By Dr Robert Rozett
On January 27th the world marks International Holocaust Remembrance Day, which was adopted by the United Nations in November 2005. In many venues Holocaust Remembrance Day has become a day not only to commemorate the Holocaust, the systematic murder of some six million innocent Jews by the Nazis and their partners during World War II, but a day to mark the tragedies of others who were victimized during the war, as well as victims of other instances of genocide in the 20th and 21st centuries. Three key concepts often accompany the public discourse that is bound up in these commemorations: racism, genocide and human rights. Somewhat perplexingly, although the other events that are marked are clearly associated in the public mind with these concepts, far too frequently the Holocaust is not. Yet the Holocaust must be tightly bound up in any serious discussion of racism, genocide and human rights.
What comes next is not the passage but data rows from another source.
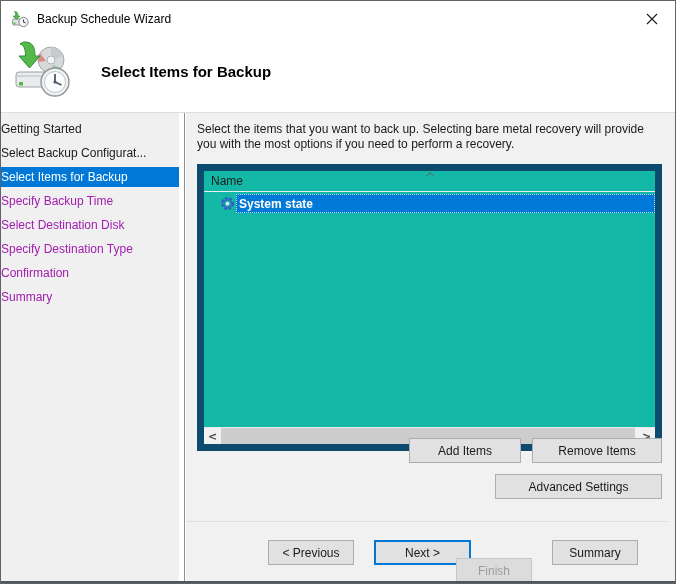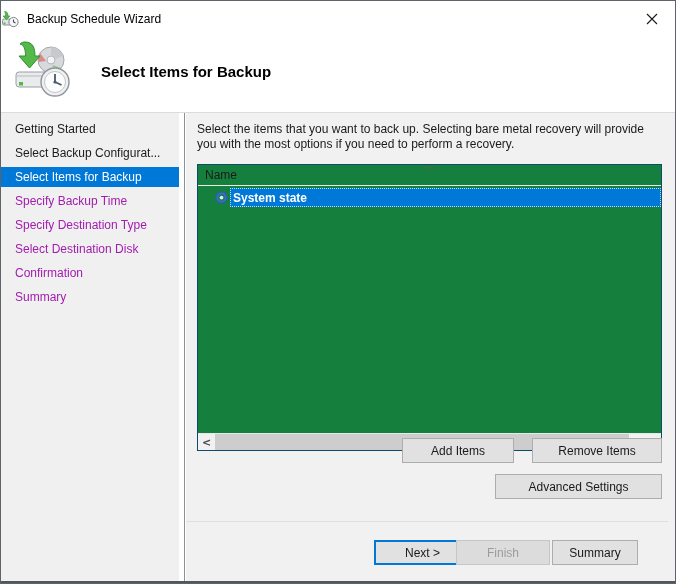--- a/index.html
+++ b/index.html
@@ -21,7 +21,7 @@
   
   .titlebar {
     position: absolute; top:0; left:0; right:0; height:36px;
-    background:#ffffff; display:flex; align-items:center; 
+    background:#ffffff; display:flex; align-items:center; padding-left:10px;
   }
   .titlebar-title { margin-left:8px; font-size:12px; color:#000; }
   .close-btn {

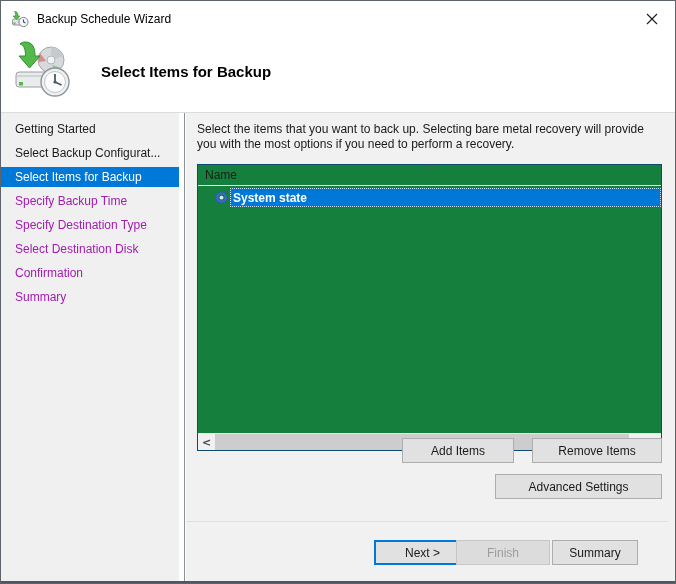--- a/index.html
+++ b/index.html
@@ -49,7 +49,7 @@
   }
   .side-item {
     height:24px; display:flex; align-items:center;
-    padding-left:14px; white-space:nowrap; overflow:hidden; color:#1b1b1b;
+    white-space:nowrap; overflow:hidden; color:#1b1b1b;
   }
   .side-item.pending { color:#a21caf; }
   .side-item.active {

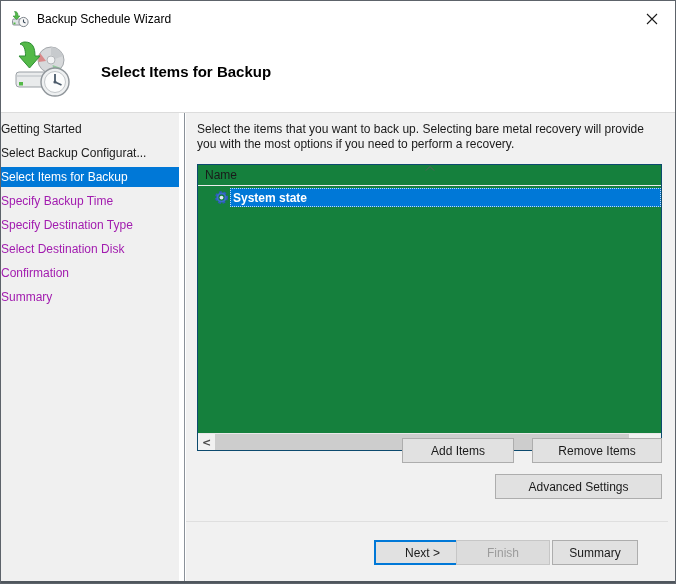--- a/index.html
+++ b/index.html
@@ -67,7 +67,7 @@
   
   .listbox {
     position:absolute; left:11px; top:51px; width:465px; height:287px;
-    background:#15803d; border:1px solid #0c4a6e;
+    background:#14b8a6; border:7px solid #0c4a6e;
   }
   .list-header {
     position:relative; height:21px; border-bottom:1px solid #ededed;

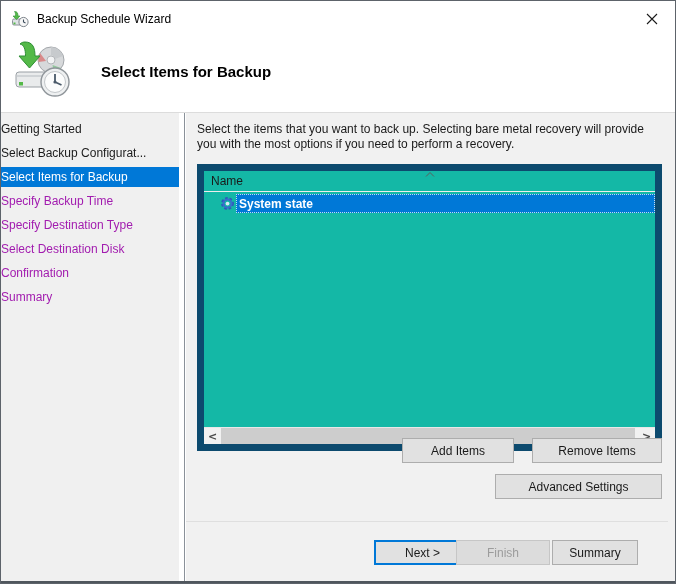--- a/index.html
+++ b/index.html
@@ -174,8 +174,8 @@
     <div class="side-item">Select Backup Configurat...</div>
     <div class="side-item active">Select Items for Backup</div>
     <div class="side-item pending">Specify Backup Time</div>
+    <div class="side-item pending">Select Destination Disk</div>
     <div class="side-item pending">Specify Destination Type</div>
-    <div class="side-item pending">Select Destination Disk</div>
     <div class="side-item pending">Confirmation</div>
     <div class="side-item pending">Summary</div>
   </div>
In common parlance, racism is generally thought of as the discrimination of one group by another owing to their physical characteristics, especially their skin color. Since the Holocaust occurred primarily in Europe, among a populace that at the time predominantly shared the same color of skin, people often gloss over the fact that the ideological underpinnings that wrought the Holocaust were racist. The Nazis, like many of their contemporaries in the West, considered the different people of Europe separate, albeit sometimes closely related, races. It was common in the language of the time to speak of a Germanic race as opposed to a British or French race, expressions which one rarely hears today, if at all. The Jews were also commonly considered a race, (although if race is a matter of physical type, one must do no more than spend a few hours in Israel to see that there are Jews of all types and hues). The Nazis considered the so-called Germanic race to be the master race and others to be inferior to it. As to the Jews, they deemed them not only the antithesis of the Germans, but inherently dangerous to the rest of mankind. This false and hateful perception is not the only reason for the Holocaust. Nevertheless, it lies at the nucleus of any thoughtful explanation as to why it took place. If the Nazis were anything, they were certainly racists, and blameless Jews were their foremost victims.
Genocide is a crime that was first articulated as an idea at the end of World War II by Raphael Lemkin, a jurist and a Jew, who sought to codify the crimes perpetrated by the Nazis against the Jews. Genocide, as he defined it, has two components. The first is the attempt to completely, physically obliterate a group of people. The second is to engage in acts, including mass murder and the prohibition of culture, that lead to the destruction of a group of people as a group, but not to their total, physical annihilation. Thus, by definition the Holocaust is genocide. But it is a form of genocide that fits the first half of Lemkin' s definition, since the Nazis sought to wipe the Jews off the face of the earth. Other genocides after the Holocaust have much in common with it, but there have yet to have been new attempts by one group to annihilate all the members of another group, everywhere. These genocides are weighted more toward the second half of Lemkin's definition. On December 9, 1948, the Convention on the Prevention and Punishment of the Crime of Genocide, based on Lemkin's formulation, was adopted by the United Nations, making the perpetration of genocide an internationally recognized crime.
On the day after the approval of the Genocide Convention, the United Nations adopted the Universal Declaration of Human Rights. Like the Convention, this too was born of the experience of World War II. Although the Jews were not the only people to suffer from the infringement of the rights set out in the 30 articles of the Declaration, (among them the right to life, dignity and personal security), they certainly suffered the ruthless violation of all of them under the Nazis and their partners. Thus, the Holocaust at its core is a blatant instance of the violation of human rights.
The Holocaust is a specific historical event that struck at a particular group of people, but has profound universal implications. It is the story of how the Nazis and their partners murdered Jews simply because they were Jews. It is also the story of how a group of people arbitrarily defined another group as dangerous and sought to murder them all. In 2010 the discussion of racism, genocide and human rights, anchored in the history of the Holocaust, remains not only pertinent, but is crucial to the health of human civilization. Taking the Holocaust out of the discussion is not merely a sin of omission. It is a distortion of history that nourishes those who purvey the kind of hatred that can lead to future genocidal assaults.
Dr. Robert Rozett is the director of the Yad Vashem Libraries, and author of "Approaching the Holocaust, Texts and Contexts" (Vallentine Mitchell, 2005).